Am späten Nachmittag überraschte uns ohne Vorwarnung ein happiger Sturm. Als ob jemand einen Schalter umgelegt hätte, rollte der Sturm über uns hinweg und das an der dümmsten Stelle. Zwischen zwei sich kreuzenden Fähren und einer Fahrwassertonne mussten wir Segel bergen. Der Sturm toste so laut, dass wir brüllen mussten wie wilde Tiere um uns zu verständigen. Ich war so vollgepumpt mit Adrenalin, dass ich nicht einmal merke dass ich bei einem Sturz auf eine Winsch knallte. War wahrscheinlich der Bügel meines BH’s der da in die Brüche gegangen war. Was soll’s, kann ja passieren.

AnnaSophie bewärte sich in dem Sturm definitiv besser als wir. Ohne Zittern oder Vibrieren kämpfte sie sich ruhig durch den Sturm. Alles Material sowie Radar und das AIS hatten sich von A bis Z bewährt.
Doch irgendwann beruhigten sich das Wetter und wir bereiteten uns auf die Nacht vor.
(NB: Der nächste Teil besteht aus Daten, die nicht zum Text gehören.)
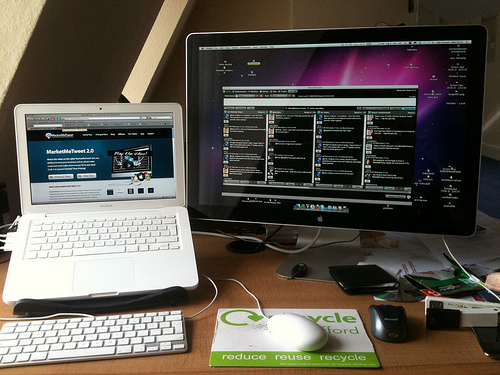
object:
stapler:
[424, 295, 498, 332]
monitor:
[176, 25, 492, 238]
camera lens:
[99, 107, 103, 111]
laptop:
[1, 102, 198, 303]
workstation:
[3, 26, 493, 373]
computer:
[185, 23, 487, 280]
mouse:
[265, 310, 329, 354]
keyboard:
[5, 303, 186, 366]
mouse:
[368, 302, 408, 343]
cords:
[220, 228, 275, 245]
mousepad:
[202, 302, 385, 371]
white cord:
[213, 275, 269, 319]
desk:
[0, 233, 495, 370]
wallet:
[327, 266, 399, 296]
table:
[0, 210, 497, 373]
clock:
[288, 263, 309, 281]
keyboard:
[16, 217, 190, 257]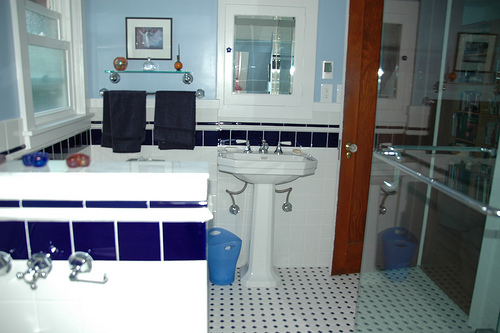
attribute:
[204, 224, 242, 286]
trash can — blue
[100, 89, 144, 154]
towel — dark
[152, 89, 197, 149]
towel — dark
Da es immer noch happige Wellen hatte, war an eine Freiwache unten im Schiff nicht zu denken. Und so versuchte ich mich im Cockpit zu entspannen, während der Skipper die erst Wache übernahm. Ich muss sehr erschöpft gewesen sein, denn als mich der Skipper weckte für einen Wache-Wechsel war ich sofort hellwach. Aber als ich versuchte mich aufzusetzen, fuhr mir ein starker Schmerz durch dem Körper.
Shit! Das war wohl eher eine Rippe gewesen, die so komisch geknackst hatte bei meinem Sturz auf die Winsch. Halleluja!
Als wir nach 12 Stunden nächtlichem Ritt auf der Buckelpiste und mehrmaligem Durchkreuzen der Frachterstrassen der Ostsee in Ystad ankamen, hatte AnnaSophie einen neuen Übernamen. Dankbar nannten wir sie „Lady Potemkin“.